The newspaper concludes: "If he yields, Mr. Milosevic's grip on power will never be the same. But he knows that the alternative, the forcible repression of mass dissent, is at least as risky. The system is imploding."

THE FRANKFURTER RUNDSCHAU: Milosevic's reach for more power has failed.

Commentator Karl Grobe writes of the Milosevic "system". He says: "The Serbian president has reached the end of the road he started out along in Kosovo in 1989. His conversion from late Titoist communism to Serbian nationalism has saved neither the Serbian hold on Yugoslavia nor Yugoslavia itself. His attempt to gain more and more territory for a Greater Serbia failed in the face of opposition from other --Croatian and Bosnian -- chauvinism's which challenged that of Slobodan Milosevic."

Grobe continues: "Now the collapse of the Milosevic system at home, too, is becoming more apparent day by day. Blatant electoral fraud failed to secure him a majority in the major cities. The even greater outrage of having people go on voting for as long as compliant judges and spineless electoral commissions think fit, in other words until the politically correct majority is achieved, has been thwarted by the popular movement in Belgrade."

Grobe writes: "Milosevic and his Socialist Party, his wife Mirijana Markovic and her more radical band of supporters, are failing in their struggle against the more progressive sections of Serbian society, who will form the basis of a future civilian society."

He concludes: "The Dayton Accords are based on the misuse of ethnic principles which Milosevic initiated in Kosovo. This truce can only be transformed into real peace through a genuinely democratic, tolerant, civilian political order without nationalist hangers-on of any color. And not just in Belgrade --though that is where the critical confrontation is making promising progress right now."

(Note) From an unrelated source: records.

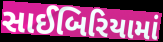
સાઈબિરિયામાં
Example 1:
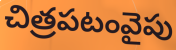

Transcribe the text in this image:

చిత్రపటంవైపు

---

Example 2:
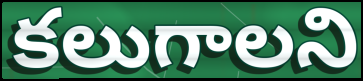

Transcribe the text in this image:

కలుగాలని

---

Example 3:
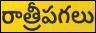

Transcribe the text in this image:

రాత్రీపగలు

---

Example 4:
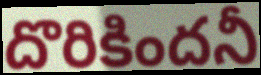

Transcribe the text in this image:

దొరికిందనీ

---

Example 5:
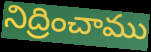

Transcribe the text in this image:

నిద్రించాము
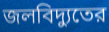
জলবিদ্যুতের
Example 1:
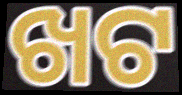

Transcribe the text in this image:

ଖଟ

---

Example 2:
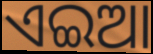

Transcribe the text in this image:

ଏଇଆ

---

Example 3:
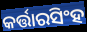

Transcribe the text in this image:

କର୍ତ୍ତାରସିଂହ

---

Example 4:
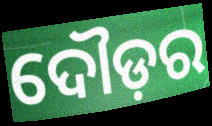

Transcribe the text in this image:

ଦୌଡ଼ର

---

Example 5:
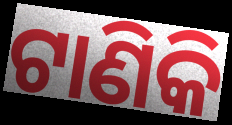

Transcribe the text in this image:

ଟାଣିକି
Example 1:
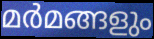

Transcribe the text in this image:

മർമങ്ങളും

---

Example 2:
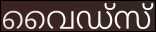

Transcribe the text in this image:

വൈഡ്സ്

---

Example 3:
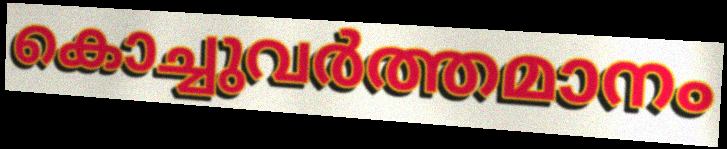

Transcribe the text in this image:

കൊച്ചുവർത്തമാനം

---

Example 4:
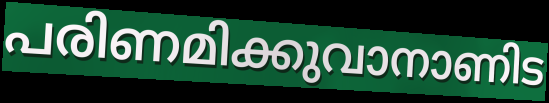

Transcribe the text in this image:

പരിണമിക്കുവാനാണിട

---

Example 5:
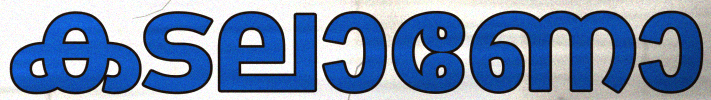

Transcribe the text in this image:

കടലാണോ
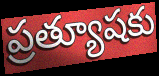
ప్రత్యూషకు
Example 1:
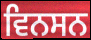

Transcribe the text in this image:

ਵਿਨਸਨ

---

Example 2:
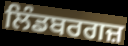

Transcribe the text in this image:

ਲਿੰਡਬਰਗਜ਼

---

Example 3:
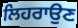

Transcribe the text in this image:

ਲਿਹਰਾਉਣ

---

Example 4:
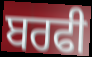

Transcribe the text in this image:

ਬਰਫੀ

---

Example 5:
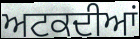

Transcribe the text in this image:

ਅਟਕਦੀਆਂ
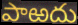
పాఱదు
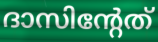
ദാസിന്റേത്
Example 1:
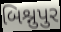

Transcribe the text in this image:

બિશ્નુપુર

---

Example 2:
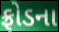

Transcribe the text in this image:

ફ્રોડના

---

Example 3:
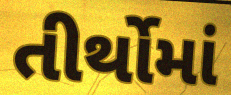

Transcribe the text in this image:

તીર્થોમાં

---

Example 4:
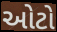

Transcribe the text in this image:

ઓટો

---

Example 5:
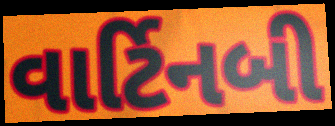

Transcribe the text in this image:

વાર્ટિનબી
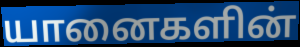
யானைகளின்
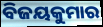
ବିଜୟକୁମାର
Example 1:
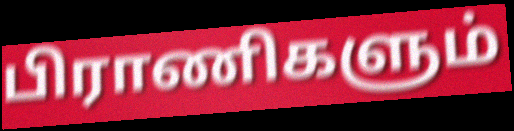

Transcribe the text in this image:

பிராணிகளும்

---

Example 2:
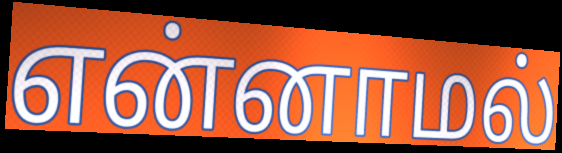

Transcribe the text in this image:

என்னாமல்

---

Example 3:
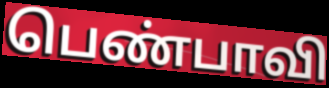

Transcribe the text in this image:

பெண்பாவி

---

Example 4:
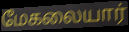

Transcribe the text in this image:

மேகலையார்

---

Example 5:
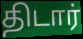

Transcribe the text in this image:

திடார்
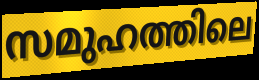
സമുഹത്തിലെ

THE NEW YORK TIMES: Milosevic can no longer ignore the protests.

An editorial in today's paper says: "The five-week standoff between President Slobodan Milosevic of Serbia and pro-democracy demonstrators appears headed for a dangerous and possibly bloody denouement. Mr. Milosevic has given up trying to ignore the huge daily protest marches through Belgrade and is now maneuvering to suppress them. The Clinton Administration, rightly seeing through the regime's attempts to provoke protesters to violence, has made it clear that the United States will hold the Serbian ruler accountable for any bloodshed."

WASHINGTON POST: The climax is approaching

Wednesday's editorial also suggested that a climax is approaching by saying: "Street violence now threatens to produce a tense new phase in Serbia, where, day after day, tens and hundreds of thousands of citizens have been marching in peaceful protest. It is already one of the memorable expressions of public opinion welling up from below in de-communization. These citizens have created a possibility that no one expected when they began demonstrating more than a month ago -- to loosen the grip of the autocracy run by Slobodan Milosevic and to put Serbia on a path to democracy. This could transform not only Serbia but the rest of the former Yugoslavia, too."